In defence closing arguments on Wednesday, lawyers Andrea Serink and Jim Lutz argued the Crown has not proven the Raditas planned or intended Alex's death.
"The only real question this court needs to answer all centres around intent," lawyer Andrea Serink, who represents Rodica Radita, said in her final argument.
"You have to be satisfied that the only conclusion is that these individuals intended to have Alex die or intended to put him in circumstances that they knew would result in his death."
'There was nothing left of him'
The evidence presented by the Crown throughout the five week trial was reviewed by Pepper.
Paramedic Deborah Baumback was first to discover the emaciated boy in his bed in May, 2013.
"There was nothing left of him," said Baumback. "The jaw bone on the left side had an open sore. It was so deep, it looked like you could actually see the jaw bone sticking through."
Emil Radita told Baumback that Alex had been diagnosed with diabetes a month earlier and that he was on two types of insulin.
Const. Larry Pugliese arrived shortly after Baumback. He testified that Emil told him he found Alex dead at 6 p.m. but the 911 call didn't come in until just after 10 p.m.
Pugliese said Emil told him he didn't call for help sooner because Alex didn't want medical treatment while Rodica told the officer her son's sickness was due to the flu and he had diarrhea.
'He does not have diabetes'
"It was clear from the evidence early on that diabetes would become important to understanding the life and death of Alexandru Radita," Pepper told Justice Karen Horner.
Alex was diagnosed with diabetes at age three when the Raditas lived in Surrey, B.C., and was hospitalized three times — once so ill, one doctor testified the boy was just hours from death.
In 2003, social services seized the boy for a year because his parents repeatedly refused to accept his diagnosis and treat him.
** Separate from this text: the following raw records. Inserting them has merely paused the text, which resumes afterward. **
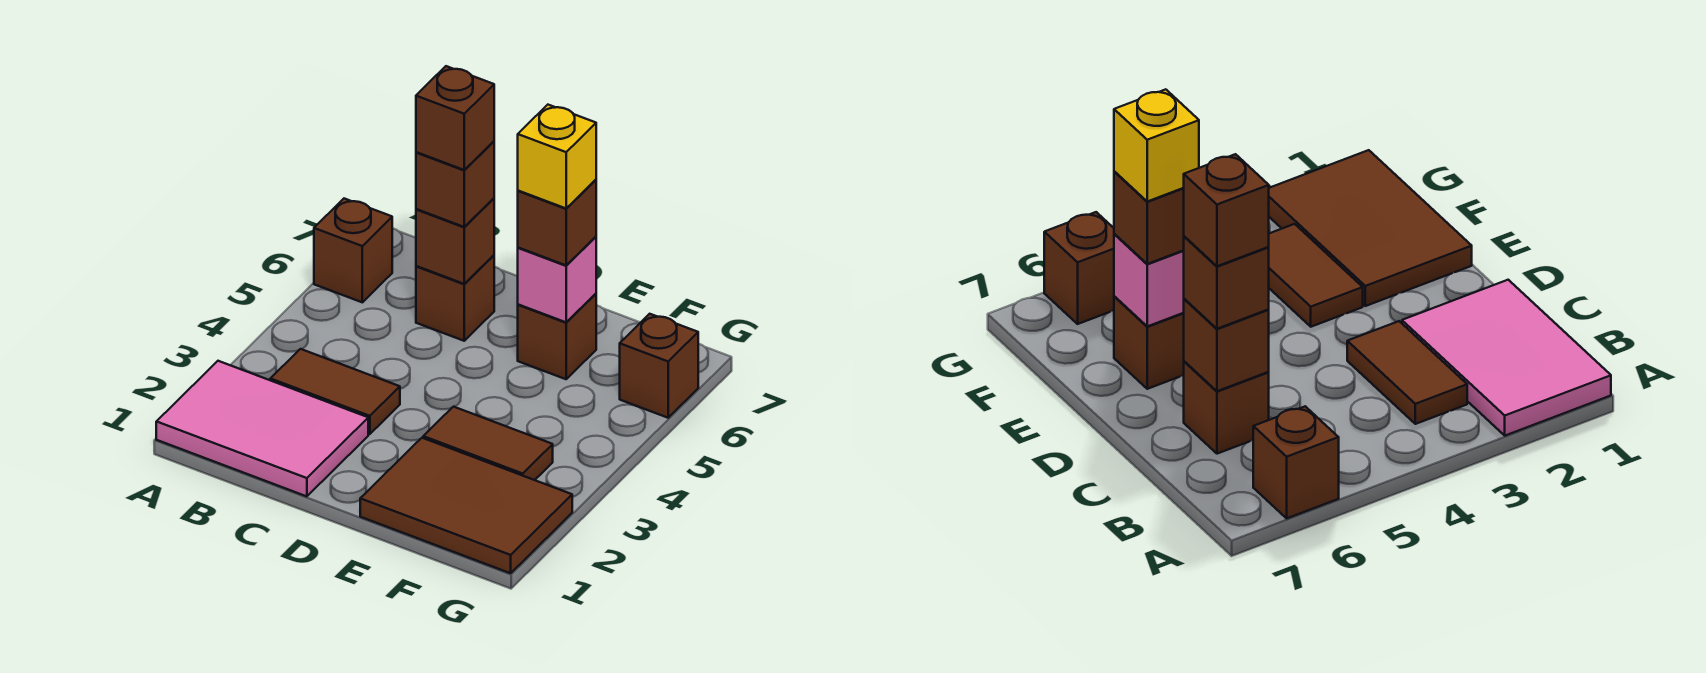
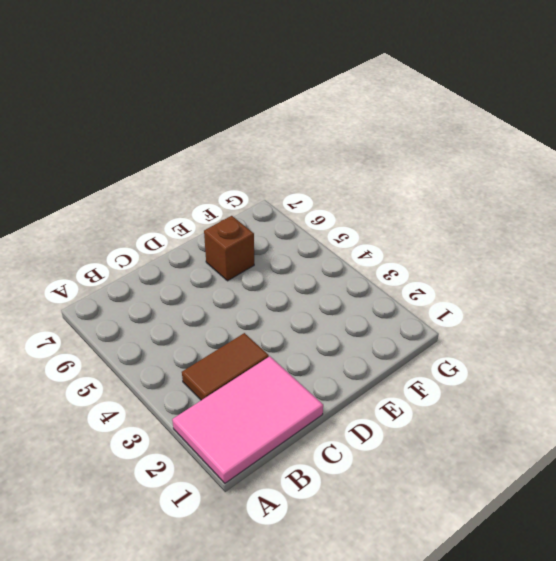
none -> brown brick A6 level 1
none -> brown brick C6 level 1
none -> brown tile E1:G2 level 1

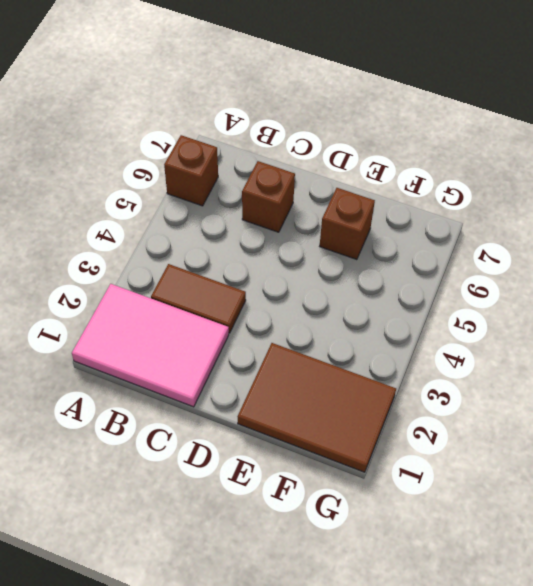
none -> brown tile E3:F3 level 1
none -> brown brick G6 level 1
none -> brown brick C6 level 2

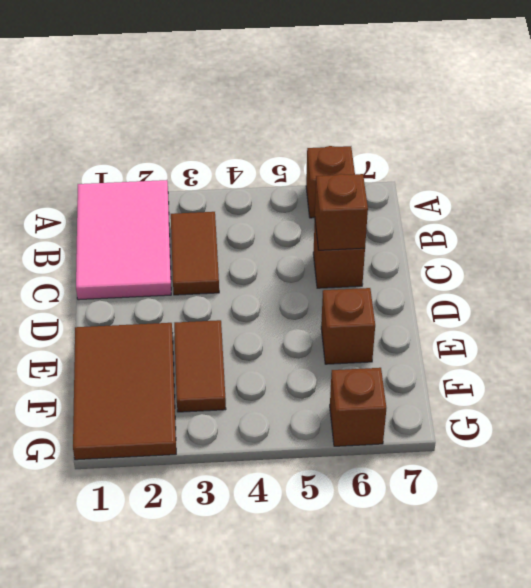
none -> pink brick E6 level 2
none -> brown brick C6 level 3
none -> brown brick E6 level 3

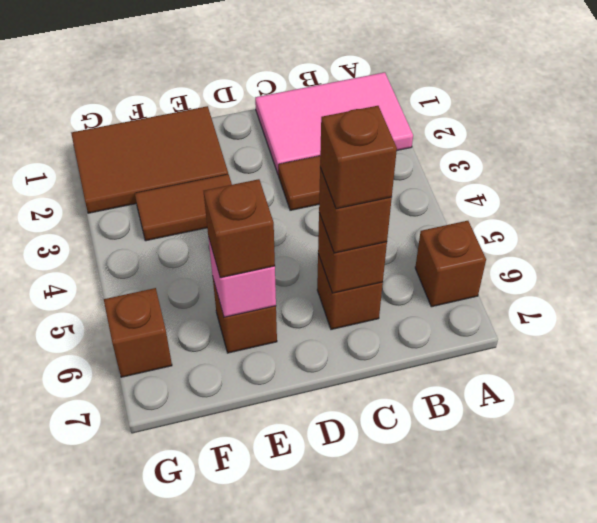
none -> yellow brick E6 level 4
"I told the mother that her child had diabetes, that he was stable, he was turning the corner, and she told me, 'he does not have diabetes,'" said Dr. Michael Seear, who treated Alex
After Alex's near-death hospitalization, he was seized from his family and placed with a foster mother before a B.C. judge decided to return the child to his family about a year later.
The family left the province and moved to Alberta where Alex never saw a doctor in the five years he lived in this province.
'Prayer and only prayer'
Alex's parents told members of their Romanian Pentecostal Church that he'd died and was resurrected by God and came back to life.
About 15 members of the church were brought to the Radita home to pray for Alex. Once they saw the boy, some of the elders insisted Emil call 911.
A letter written by one of the boy's siblings was found in the garbage. The girl wrote that her brother's appearance frightened her and that she planned to pray for him.
"The solution to a dying Alex was prayer and only prayer," said Pepper.
'A little bit of food, a little bit of insulin'
Dr. Daniele Pacaud, a pediatric diabetes expert testified that Alex would have suffered for months leading up to his death.
In reviewing the Radita family's Safeway pharmacy records, a dramatic decrease in diabetic supplies was noticeable between 2009 and 2013, and none were bought in the six months leading to Alex's death.
"A little bit of food, a little bit of insulin keeps a person limping along," said Pepper.
Alexandru was well below the first percentile for height and weight, Pacaud concluded that the boy passed away from an overwhelming infection in the context of severe malnutrition, his teeth "were rotted to stumps."
The teen had a neck wound so deep, his jaw bone was visible, Dr. Jeffery Godton said his neck muscles were "near total liquefaction."
An autopsy found Alex's body was covered in 41 ulcers and wounds.
Court of Queen's Bench Justice Karen Horner is presiding over the case and will set a date to deliver her decision after final arguments conclude.